Beim 1. FC Köln herrscht Ausnahmezustand. Kevin Pezzoni musste den Club verlassen, nachdem ihm einige Fans aufgelauert und körperliche Gewalt andedroht hatten. Der Vorstand beugte sich den Chaoten und verpasste es dabei, ein klares Zeichen zu setzen.
Die direkte Rückkehr in die Bundesliga war beim 1. FC Köln zwar angepeilt, doch war man sich beim Bundesliga-Absteiger darüber im Klaren, dass es ob der Vielzahl an Abgängen schwierig werden könnte. Nun gab es gegen Energie Cottbus die dritte Niederlage im vierten Saisonspiel der 2. Bundesliga und in dem so emotionalen Club brennt es lichterloh.
Sportlich läuft es somit nicht gut, das Thema Aufstieg ist zunächst in weite Ferne gerückt, der Trainer wird in diversen Medien - bei einer weiteren Niederlage im kommenden Spiel gegen den FC St. Pauli - schon aus dem Job geschrieben und die Fans haben es geschafft, mit Kevin Pezzoni einen Spieler aus dem Club zu werfen.
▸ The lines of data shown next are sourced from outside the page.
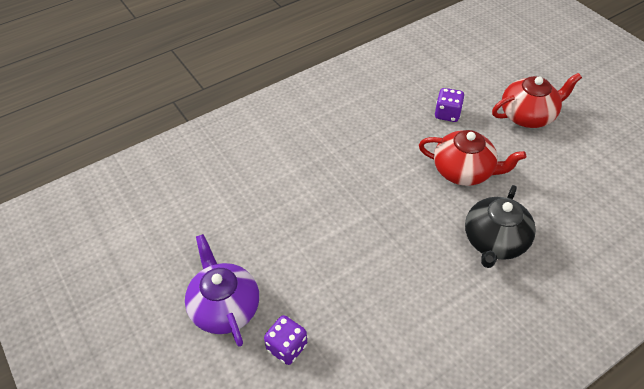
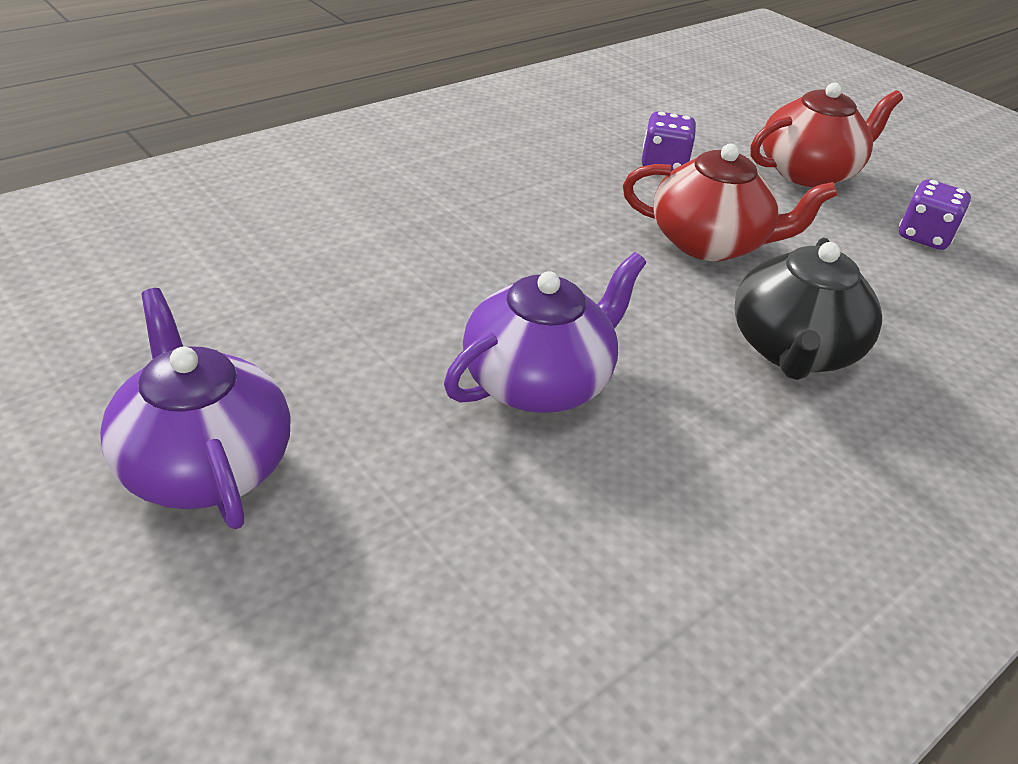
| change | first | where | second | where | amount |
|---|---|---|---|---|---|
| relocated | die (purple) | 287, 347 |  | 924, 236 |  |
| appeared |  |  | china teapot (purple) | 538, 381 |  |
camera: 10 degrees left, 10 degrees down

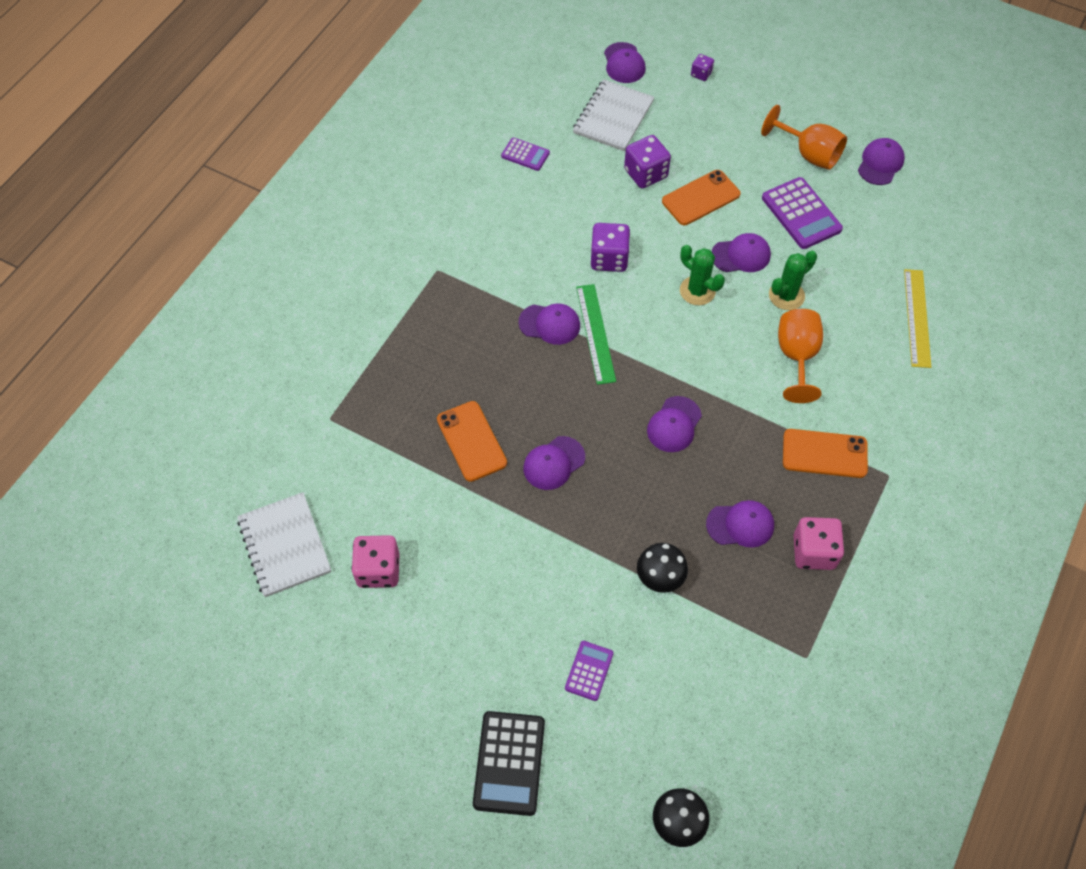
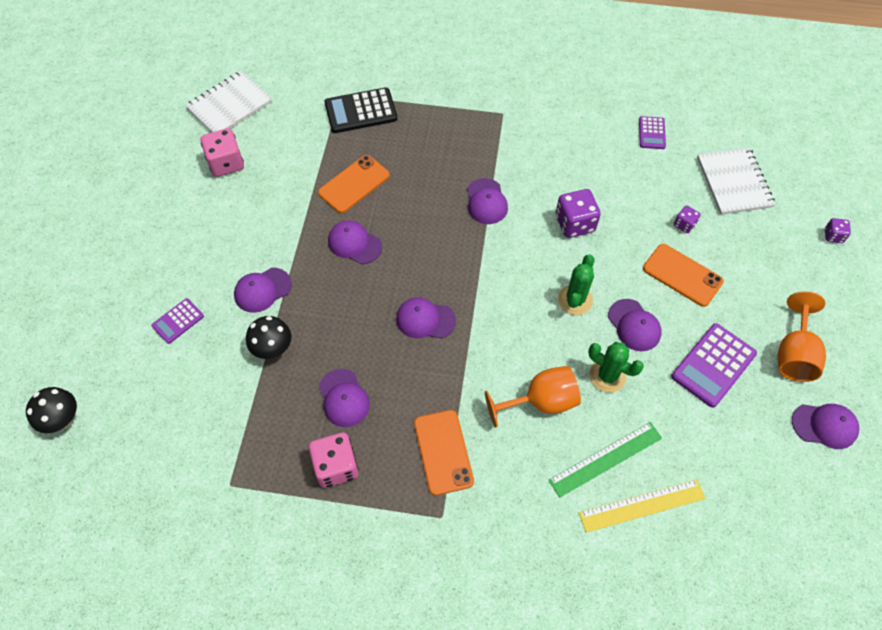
| change | first | where | second | where | amount |
|---|---|---|---|---|---|
| relocated | adding machine (ebony) | 509, 763 |  | 361, 111 |  |
| spun | adding machine (purple) | 589, 671 |  | 178, 321 | 135 degrees clockwise |
| spun | notebook (snow-white) | 613, 117 |  | 734, 182 | 75 degrees clockwise |
| relocated | straightedge (leaf-green) | 595, 333 |  | 605, 458 |  |
| relocated | peaked cap (purple) | 624, 63 |  | 262, 290 |  |
| size | die (purple) | 645, 174 |  | 684, 224 | x0.54 |
camera: 70 degrees right, 0 degrees up

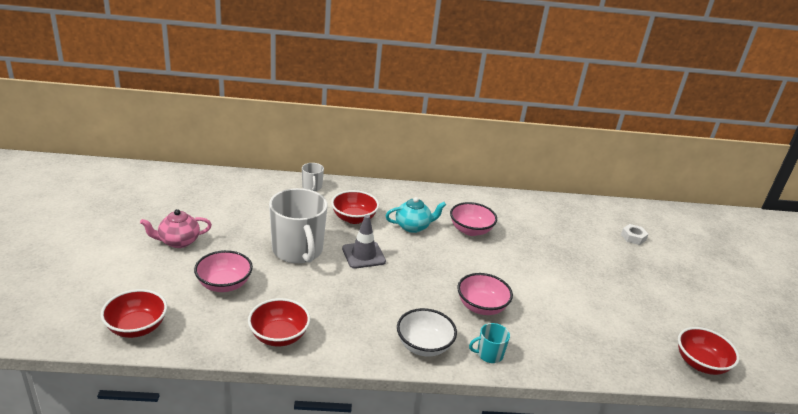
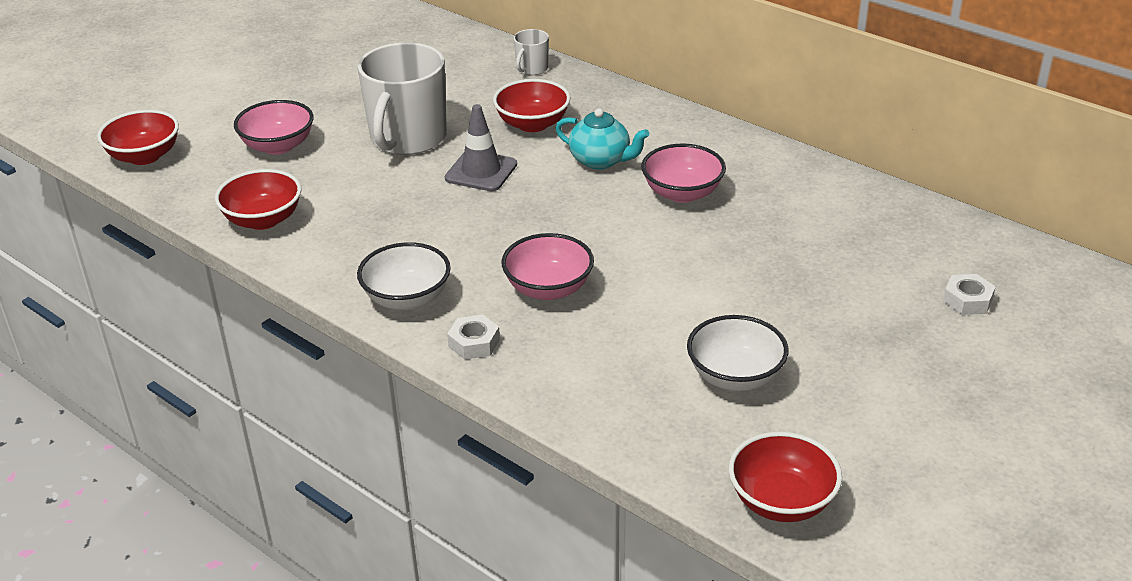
| change | first | where | second | where | amount |
|---|---|---|---|---|---|
| missing | china teapot (rosy) | 178, 241 |  |  |  |
| exchanged | coffee mug (turquoise) | 489, 354 | hexagon nut (snow-white) | 474, 343 |  |
| appeared |  |  | bowl (snow-white) | 735, 376 |  |
camera: 45 degrees right, 5 degrees up

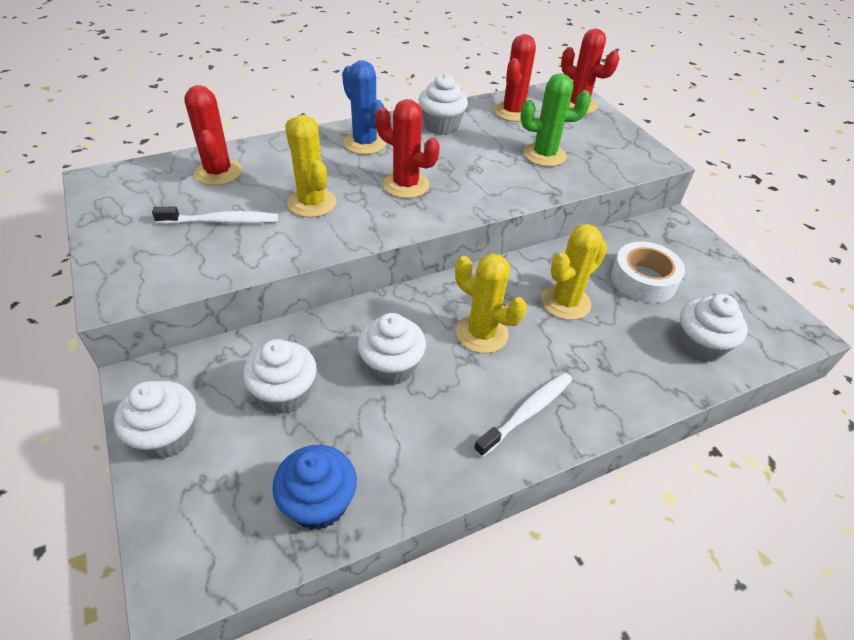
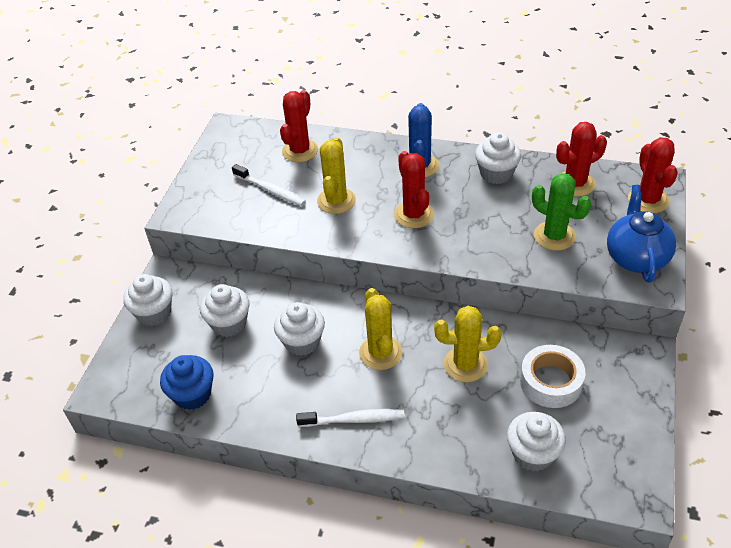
| change | first | where | second | where | amount |
|---|---|---|---|---|---|
| appeared |  |  | china teapot (royal blue) | 636, 257 |  |
camera: 45 degrees right, 0 degrees up

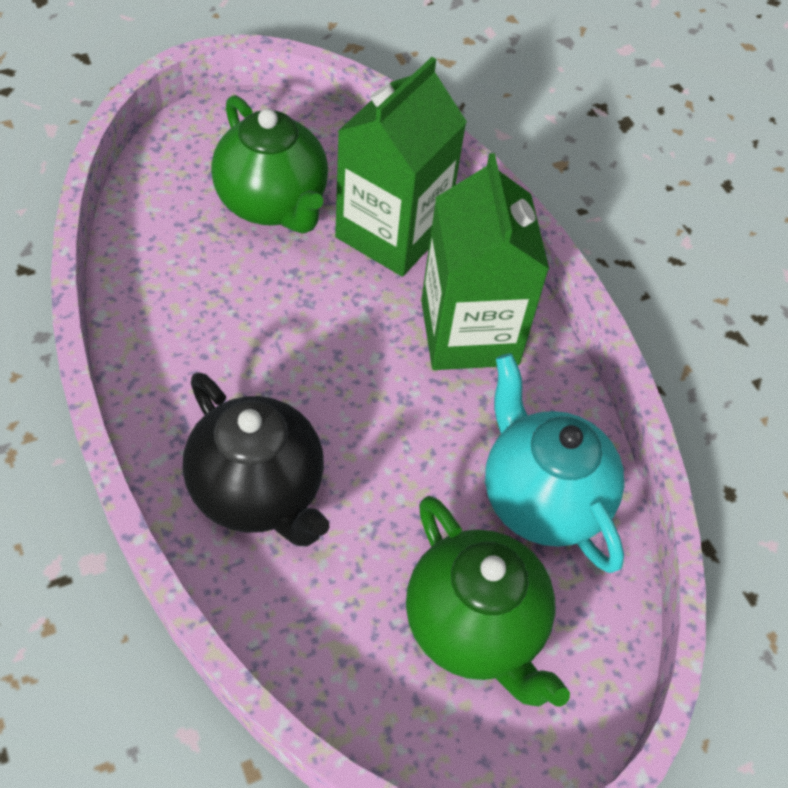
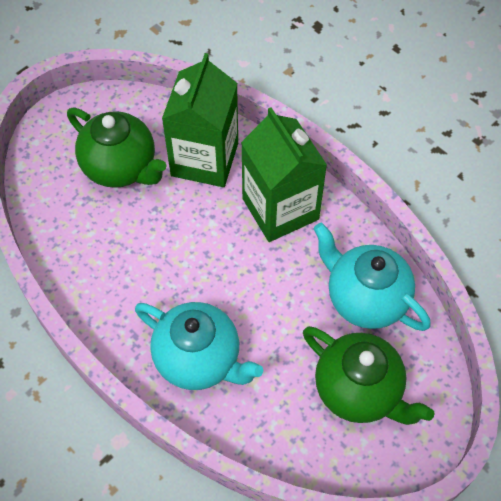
| change | first | where | second | where | amount |
|---|---|---|---|---|---|
| colour | china teapot (ebony) | 258, 491 | china teapot (turquoise) | 199, 359 |  |
camera: 15 degrees left, 5 degrees up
Mit einem Punkt auf dem Konto liegt der 1. FC Köln auf Platz 17 der Tabelle und Trainer Holger Stanislawski übt sich in ersten Durchhalteparolen, möchte auf der anderen Seite auch noch nicht im komplette Panik verfallen. "Ich kann den Jungs keinen Vorwurf machen, sie rennen, machen und tun", so der Trainer des 1. FC Köln bei rp-online.
Kevin Pezzoni von Fans bedroht
"Uns fehlt einfach das scheiß Tor. Der FC ist nicht am Boden. Wir sind da, machen aber die Tore nicht", so Stanislawski weiter. Bei bild.de sprach der Trainer die Probleme innerhalb des Clubs an, nachdem einige Leistungsträger und Führungspersönlichkeiten abgegeben wurden. "Man hat gesehen, dass erfahrene Spieler fehlen."
Soweit die sportlichen Probleme, die in den kommenden Wochen gelöst werden können, oder eben nicht. Viel schlimmer ist es zu beobachten, dass nach dem schwachen Saisonstart einige Fans des 1. FC Köln praktisch den Club übernommen haben und dazu in der Lage sind, einen Spieler wie Kevin Pezzoni unter Androhung von Gewalt zum Gehen zu bewegen - ohne daran gehindert zu werden.
Denn der 1. FC Köln hat nach der Niederlage gegen Energie Cottbus den Vertrag mit Kevin Pezzoni aufgelöst. Offiziell erklärte der Vorstand der Kölner, dass Pezzoni eine neue sportliche Herausforderung suchen würde. Dies ist jedoch nur die Konsequenz nach einer Fan-Aktion gegen den Spieler.
Kevin Pezzoni: Stanislawski bestätigt Übergriffe
Denn, wie auch Holger Stanislawski bestätigte, hatte eine Gruppe von FC Köln-Fans dem Spieler bedroht. "Da hat eine Gruppe von Menschen dem Spieler Pezzoni in dieser Woche vor dessen Privatwohnung aufgelauert, ihn angepöbelt und ihn massiv bedroht", so der Trainer gegenüber der Süddeutschen.
"Sie haben Zettel an sein Auto geklebt und ihm klar gemacht, dass sie ihm weh tun wollen. Damit haben diese Leute eine Grenze überschritten." Weiter sagte er: "Wir haben die beste Lösung für Kevin gesucht. Das war der Abschied. Dabei ging es nicht um finanzielle Dinge. Da muss man Menschlichkeit zeigen. Ich hoffe, er findet wieder Spaß am Fußball."